Some manufacturers make controls available to the consumer to do this.  The problem is that the consumer has no way of really knowing what is correct.  Most isf calibrators have the knowledge and equipment to do this.  Other manufacturers do this totally (and not always accurately) behind the scenes, with no ability to make adjustments.

Color Management vs. Color Decoding.

Color Management should not be confused with color decoding.  Color decoding is the process of figuring out what is red (green or blue) and the relative strength of that red.  Color Management is how (where on the CIE Chromaticity chart) red is reproduced.  You need to get both correct for most accurate color.

xvYCC

Today we are seeing displays today capable of greater color gamut than ever before.  With the use of solid state lasers and LEDs this will become more common.  While some manufacturers will promote this wider gamut – it is useless for standard HD source material (and even leads to inaccurate, but flashy, images).  A new standard has been announced (xvYCC color) that takes advantage of HDMI version 1.3 and new technologies ( Blu-ray)along with wider gamut displays.  This technology allows wider gamut displays to accurately reproduce colors that lie outside of the tradition HD (Rec 709) boundaries.  Sony is one manufacturer that has xvYCC capable displays.

White Point

An important part of calibration is getting the white point correct.  Displays can be (mis) adjusted to render “white” with many different shades.  The question is “what is correct”?

Standard

Industry has standardized on one particular white point – as shown as the gray triangle on the earlier CIE charts.  ALL shades of gray (including absolute white) should be at this point (x =0.313, y=0.329).  This point is the same as daylight on a neutral gray card under certain specific conditions (there is a wide range in the color of daylight).  This point is known as “D65”.

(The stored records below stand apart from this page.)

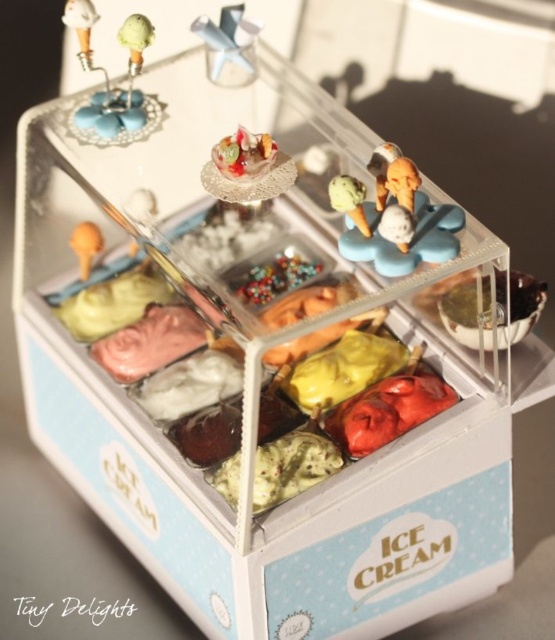
Does point (259, 138) lie behind point (78, 257)?

No, (259, 138) is in front of (78, 257).

Image resolution: width=555 pixels, height=640 pixels. What do you see at coordinates (244, 154) in the screenshot?
I see `translucent glass bowl at center` at bounding box center [244, 154].

Is point (259, 154) positioned after point (69, 241)?

No.

The image size is (555, 640). I want to click on translucent glass bowl at center, so click(x=244, y=154).

Between white glossy ice cream cone at upper left and matte orange ice cream scoop at center, which one is positioned higher?

white glossy ice cream cone at upper left is higher up.

In the scene shown: Does white glossy ice cream cone at upper left have a smaller size compared to matte orange ice cream scoop at center?

No.

Is point (74, 17) positioned in front of point (89, 237)?

That is True.

In order to click on white glossy ice cream cone at upper left in this screenshot , I will do `click(82, 28)`.

Can you confirm if metallic silver spoon at upper center is wider than matte orange ice cream scoop at center?

Correct, the width of metallic silver spoon at upper center exceeds that of matte orange ice cream scoop at center.

What do you see at coordinates (229, 45) in the screenshot? This screenshot has width=555, height=640. I see `metallic silver spoon at upper center` at bounding box center [229, 45].

Locate an element on the screen. Image resolution: width=555 pixels, height=640 pixels. metallic silver spoon at upper center is located at coordinates (229, 45).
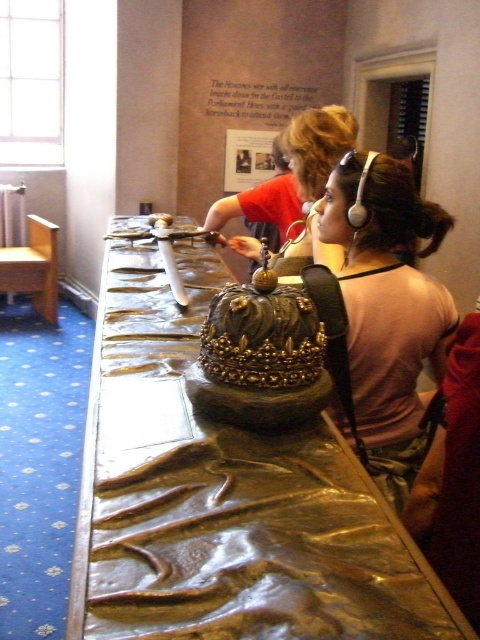
Question: Which of the following is the farthest from the observer?

Choices:
 (A) white glossy plate at center
 (B) gold polished wood table at center
 (C) pink fabric at center

Answer: (A)

Question: Among these objects, which one is nearest to the camera?

Choices:
 (A) matte gold crown at center
 (B) white glossy plate at center

Answer: (A)

Question: Which point is closer to the camera?

Choices:
 (A) (436, 326)
 (B) (211, 602)
 (C) (155, 225)

Answer: (B)

Question: Can you confirm if pink fabric at center is positioned below white glossy plate at center?

Choices:
 (A) yes
 (B) no

Answer: (A)

Question: Where is gold polished wood table at center located in relation to white glossy plate at center in the image?

Choices:
 (A) left
 (B) right

Answer: (B)

Question: Is gold polished wood table at center bigger than matte gold crown at center?

Choices:
 (A) yes
 (B) no

Answer: (A)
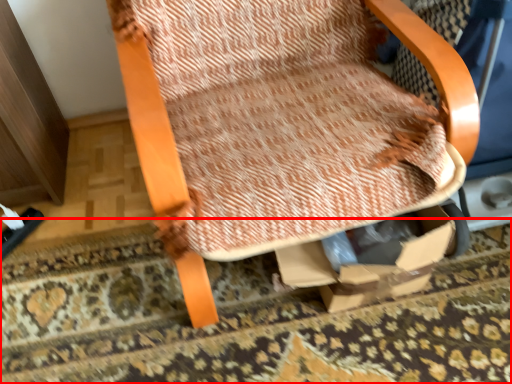
Question: From the image, what is the correct spatial relationship of mat (annotated by the red box) in relation to chair?

Choices:
 (A) left
 (B) right

Answer: (A)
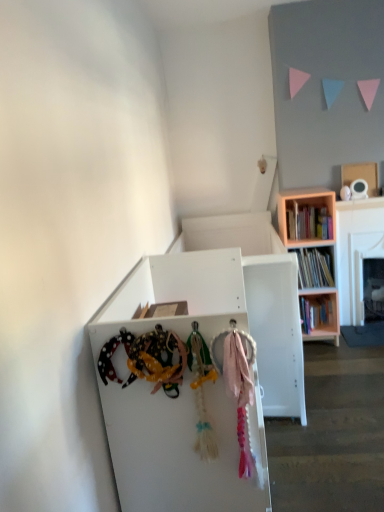
Identify the location of unoccupied area in front of wooden bookcase at upper right. (330, 355).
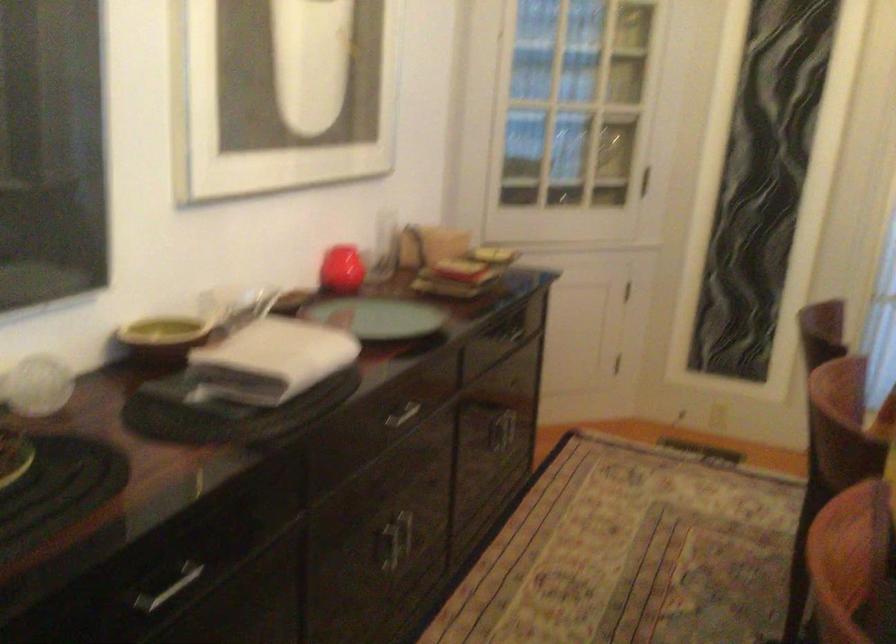
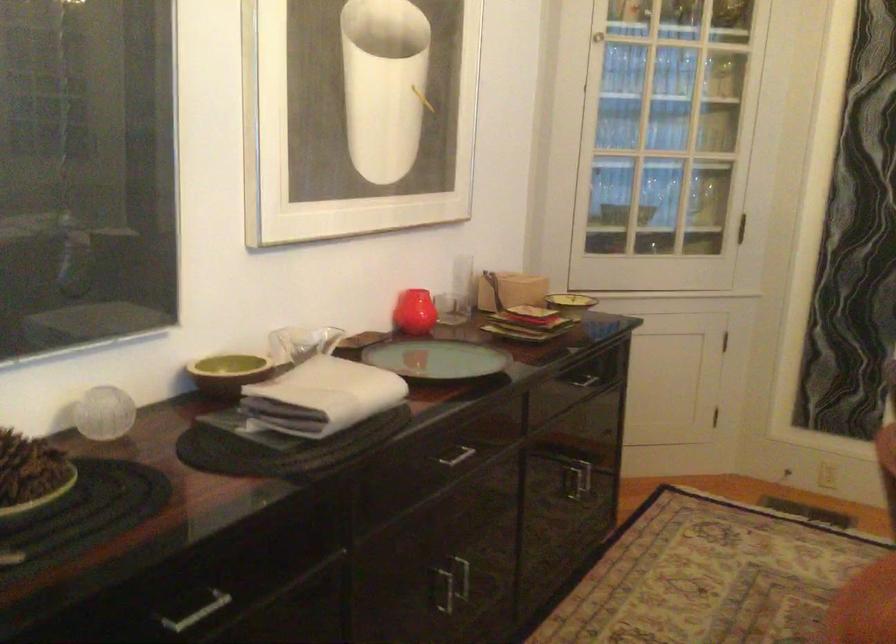
Locate, in the second image, the point that corresponds to [342,268] in the first image.

(414, 312)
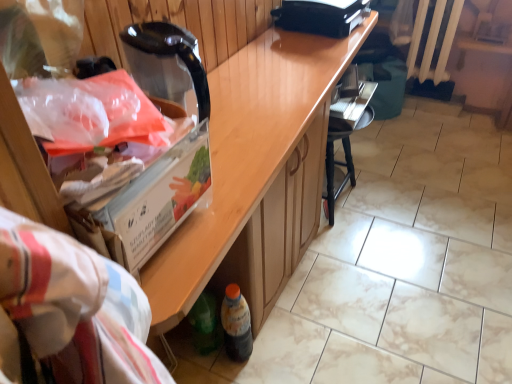
The width and height of the screenshot is (512, 384). I want to click on vacant area that is in front of black plastic printer at upper center, so click(x=304, y=59).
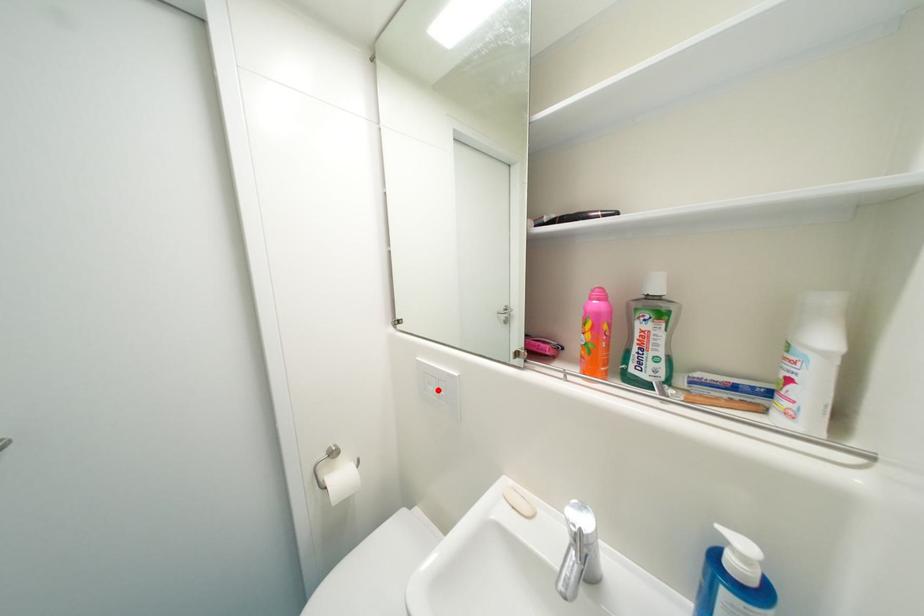
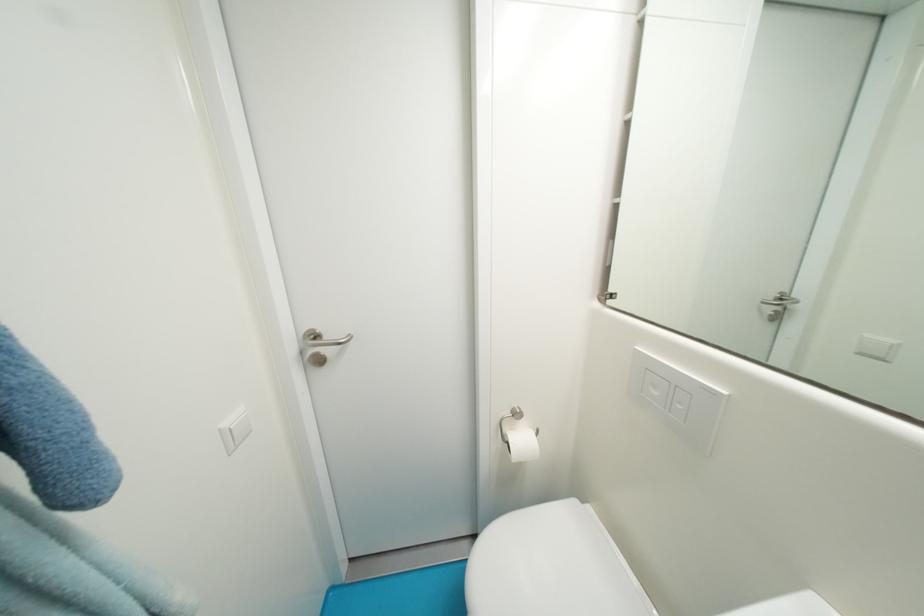
In the second image, find the point that corresponds to the highlighted location in the first image.

(662, 395)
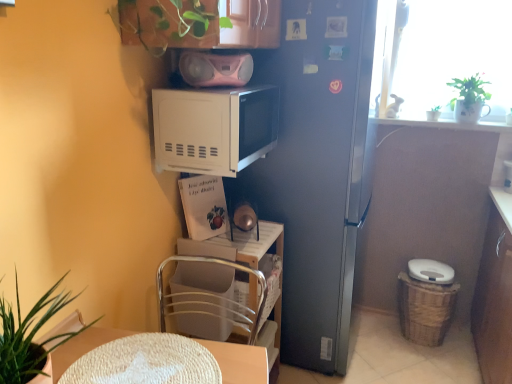
Question: From a real-world perspective, relative to white glossy pot at upper right, acting as the second houseplant starting from the left, is white plastic chair at lower center vertically above or below?

Choices:
 (A) below
 (B) above

Answer: (A)

Question: Is white plastic chair at lower center inside the boundaries of white glossy pot at upper right, acting as the second houseplant starting from the left, or outside?

Choices:
 (A) inside
 (B) outside

Answer: (B)

Question: Which is farther from the satin silver refrigerator at center?

Choices:
 (A) pink plastic boombox at upper center
 (B) green leafy plant at lower left, which appears as the 1th houseplant when viewed from the front
 (C) white plastic chair at lower center
 (D) woven brown basket at lower right
 (E) white woven placemat at lower center

Answer: (B)

Question: Considering the real-world distances, which object is farthest from the white glossy pot at upper right, the 1th houseplant positioned from the back?

Choices:
 (A) satin silver refrigerator at center
 (B) white matte microwave at upper center
 (C) white plastic chair at lower center
 (D) green matte plant at upper right, which is the 1th houseplant in right-to-left order
 (E) white woven placemat at lower center

Answer: (E)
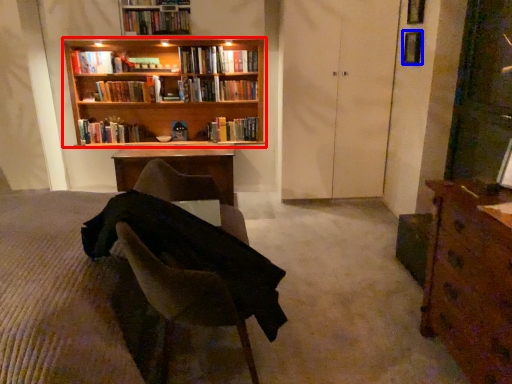
Question: Which of the following is the farthest to the observer, bookcase (highlighted by a red box) or window (highlighted by a blue box)?

Choices:
 (A) bookcase
 (B) window

Answer: (A)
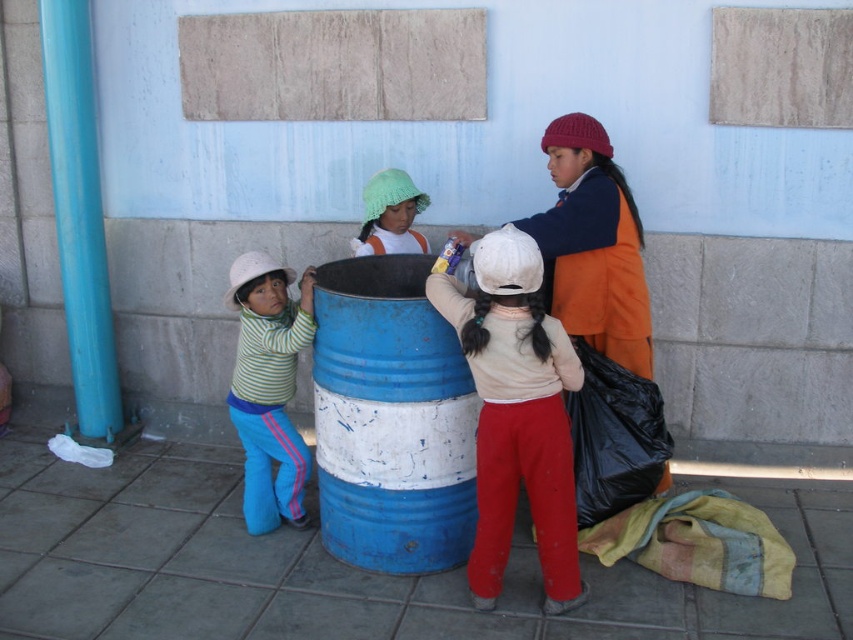
Question: Does blue painted metal barrel at center appear under matte white hat at center?

Choices:
 (A) no
 (B) yes

Answer: (B)

Question: Which point is closer to the camera taking this photo?

Choices:
 (A) (386, 240)
 (B) (282, 448)
 (C) (335, 531)

Answer: (C)

Question: Does matte white hat at center have a greater width compared to knitted green hat at center?

Choices:
 (A) no
 (B) yes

Black Body Curve and Color Temperature

Often “D65” is referred to as having a Color Temperature of 6500K.  What this means is that if a “black body” (basically a hunk of iron) is heated to an absolute temperature of 6,500 degrees is that it would emit light close to D65.

Difference between 6500K and D65

The diagram here goes into this a little bit.  It shows the black body curve with lines at various Correlated Color Temperatures.  The straight lines show a series of x-y values that all calculate to a given color temperature.  It is entirely possible that white on a display could measure 6500K, yet the actual white point be nowhere near the standard D65 point!  I've calibrated a few sets where the display measured 6500K, yet a black & white image was clearly green!  

Note that the correct D65 point lies slightly above the black body curve.  You can see this by clicking on the image here to enlarge it.  

NOTE:  This chart is from a different source and shows an additional dimension.  The numbers along the border of the space show the wavelength (in nanometers) of light at that pure border color.